Please output every text line in the listing below verbatim, leaving the pictures out.
--- begin EXERCISE MATERIAL ---
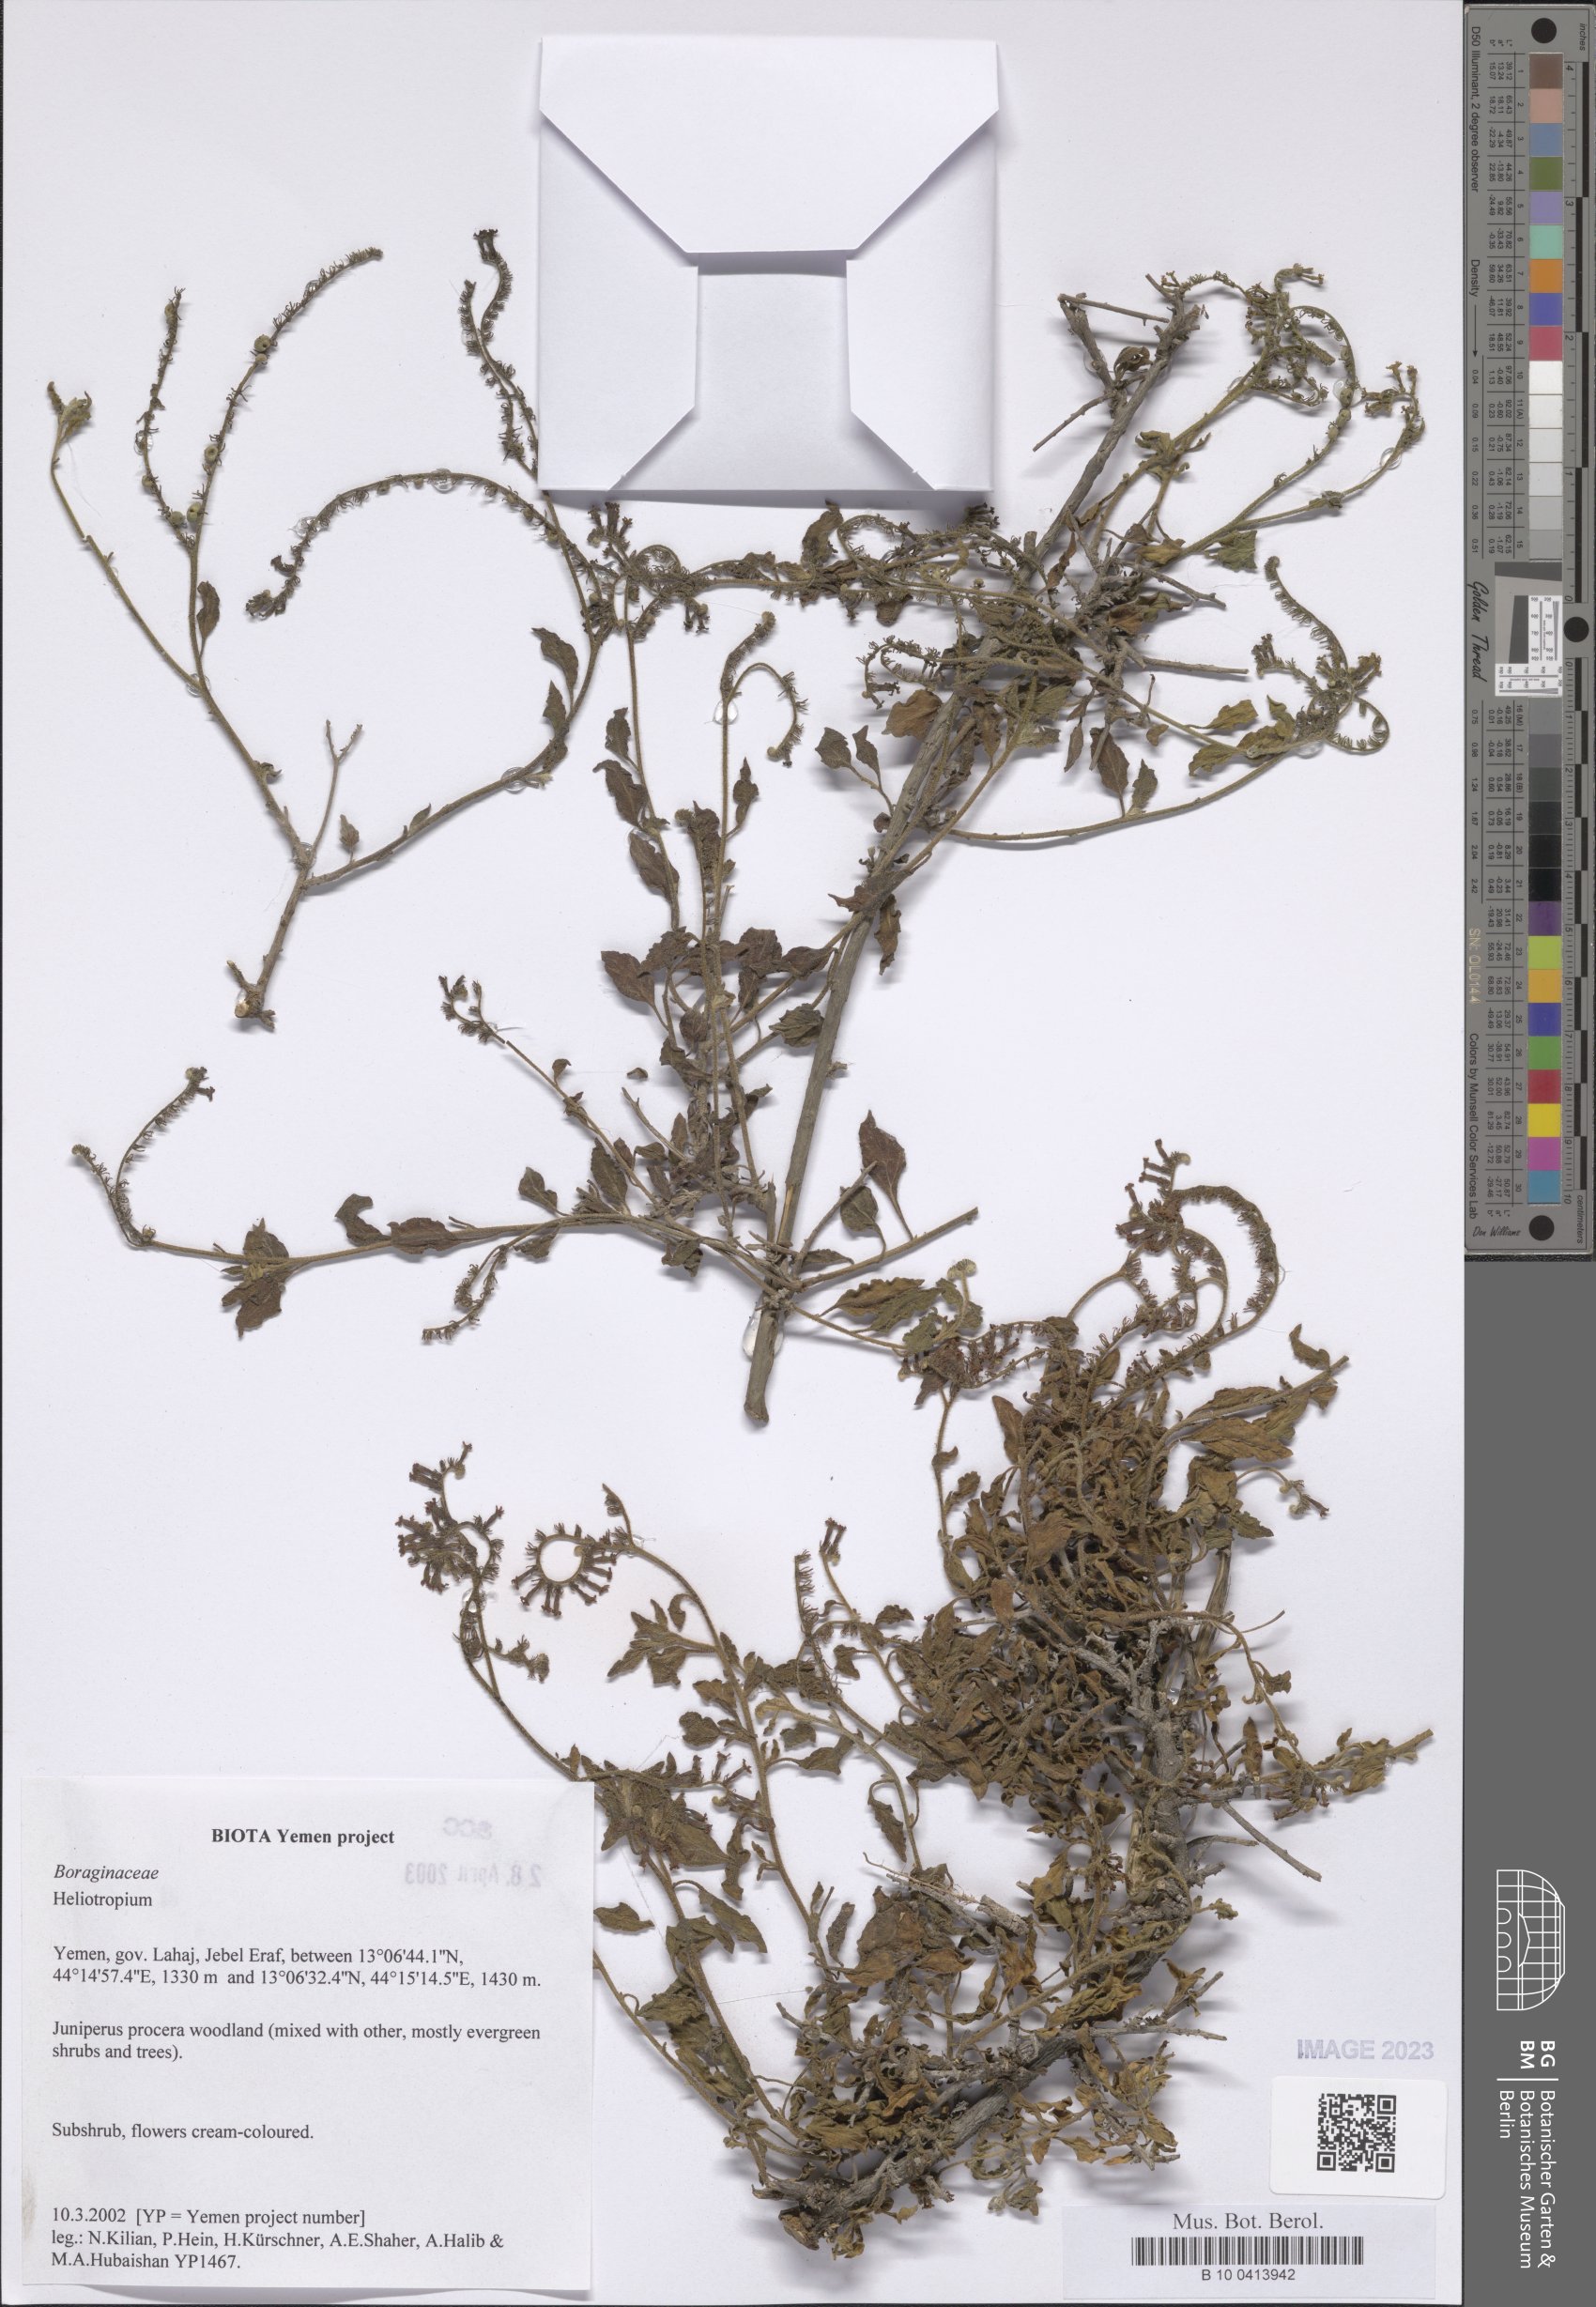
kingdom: Plantae
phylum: Tracheophyta
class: Magnoliopsida
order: Boraginales
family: Heliotropiaceae
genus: Heliotropium
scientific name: Heliotropium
--- end EXERCISE MATERIAL ---
**RESPONSE BELOW**.
kingdom: Plantae
phylum: Tracheophyta
class: Magnoliopsida
order: Boraginales
family: Heliotropiaceae
genus: Heliotropium
scientific name: Heliotropium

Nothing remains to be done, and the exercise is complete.